A trace replayer lets you step through an agent's reasoning process turn by turn.

class TraceReplayer:
    def __init__(self, example):
        self.steps = []
        current_step = None

        for turn in example["conversations"]:
            if turn["from"] == "gpt":
                if current_step:
                    self.steps.append(current_step)

                current_step = {
                    "assistant": parse_assistant_message(turn["value"]),
                    "tool_responses": [],
                }

            elif turn["from"] == "tool" and current_step:
                current_step["tool_responses"].append(parse_tool_message(turn["value"]))

        if current_step:
            self.steps.append(current_step)

    def play(self, index):
        step = self.steps[index]
        print(f"\n--- Step {index + 1}/{len(self.steps)} ---")

        for thought in step["assistant"]["thoughts"]:
            print("THINK:", textwrap.shorten(thought, 280))

        for call in step["assistant"]["tool_calls"]:
            args = json.dumps(call.get("arguments", {}))[:160]
            print(f"CALL: {call.get('name')}({args})")

        for response in step["tool_responses"]:
            print("TOOL:", textwrap.shorten(json.dumps(response), 240))

        if step["assistant"]["final_answer"]:
            print("ANSWER:", textwrap.shorten(step["assistant"]["final_answer"], 240))

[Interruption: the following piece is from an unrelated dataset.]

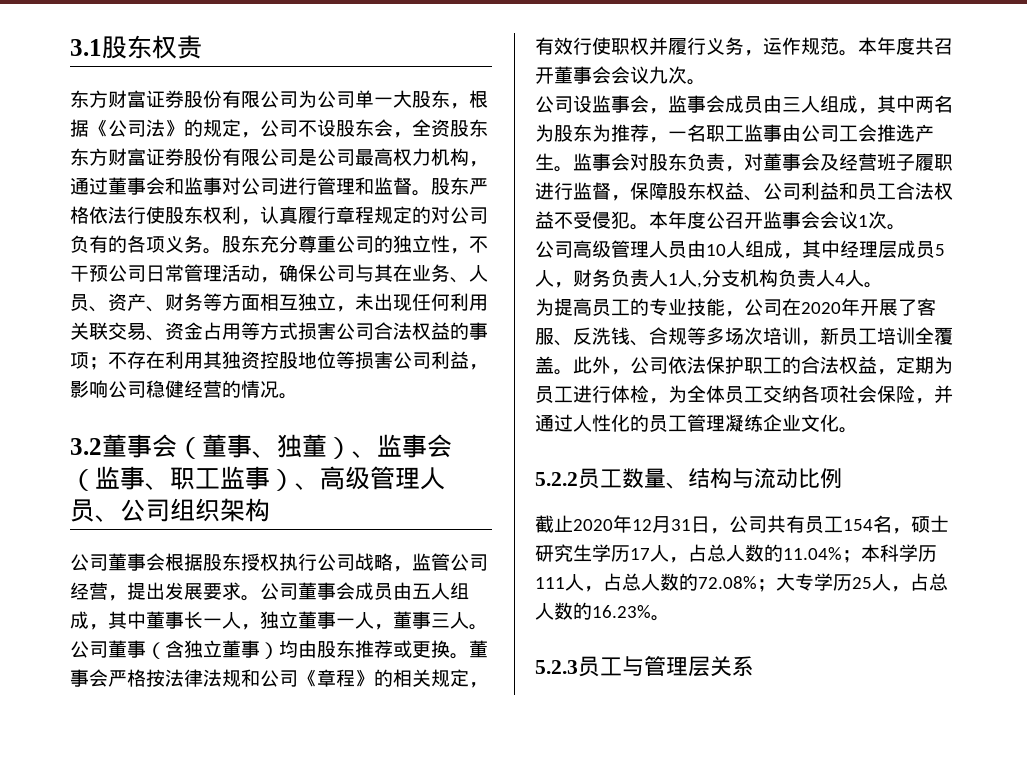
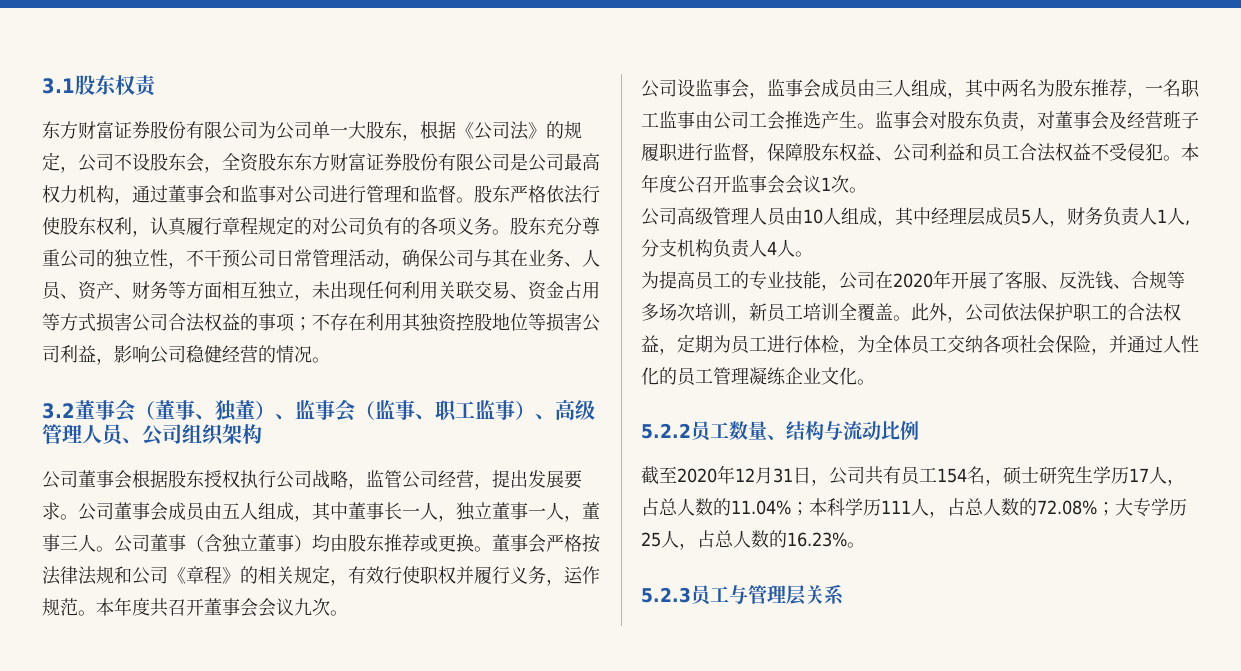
[592,124,611,142] 为 -> (1091, 88) none
[554,515,573,532] 止 -> [659,466,677,483] 至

replayer = TraceReplayer(sample)
for i in range(min(3, len(replayer.steps))):
    replayer.play(i)

This is a practical debugging tool for understanding why an agent chose a tool, how it reacted to the output, and where its reasoning changed direction.

Step 9: Optional Fine-Tuning Hook

Once the examples are normalized, you can create a small supervised fine-tuning experiment. Keep this optional unless you have the hardware and time to run it.

TRAIN = False

if TRAIN:
    import torch
    from transformers import AutoModelForCausalLM
    from trl import SFTTrainer, SFTConfig

    train_subset = dataset.select(range(200))

    def to_text(example):
        messages = normalize_for_training(example["conversations"])
        example["text"] = tokenizer.apply_chat_template(
            messages,
            tokenize=False,
            add_generation_prompt=False,
        )
        return example

    train_subset = train_subset.map(to_text)

    model = AutoModelForCausalLM.from_pretrained(
        model_id,
        torch_dtype=torch.float16 if torch.cuda.is_available() else torch.float32,
        device_map="auto" if torch.cuda.is_available() else None,
    )

    config = SFTConfig(
        output_dir="agent-trace-sft-demo",
        per_device_train_batch_size=1,
        gradient_accumulation_steps=4,
        max_steps=20,
        learning_rate=2e-5,
        logging_steps=2,
        max_seq_length=1024,
        dataset_text_field="text",
        report_to="none",
        fp16=torch.cuda.is_available(),
    )

    trainer = SFTTrainer(
        model=model,
        args=config,
        train_dataset=train_subset,
        processing_class=tokenizer,
    )

    trainer.train()

For a real training run, expand the dataset, validate on held-out traces, and evaluate whether the model improves at tool selection rather than merely imitating formatting.

Practical Takeaways

Reasoning traces give AI builders a way to inspect the full lifecycle of an agent task. By parsing thoughts, tool calls, and tool responses separately, you can move beyond vague impressions and start measuring actual behavior.

The most useful workflow is:

Load and inspect the trace dataset.
Parse assistant reasoning and tool calls.
Measure tool frequency, errors, and conversation length.
Visualize patterns across many trajectories.
Render individual traces for qualitative debugging.
Normalize conversations into a training format.
Mask labels so only assistant behavior is trained.
Run small fine-tuning experiments only after the data is clean.

This approach gives you a stronger foundation for building, debugging, and improving tool-using agents. Instead of treating agents as black boxes, you can study the actual steps they take and use that evidence to make them more reliable.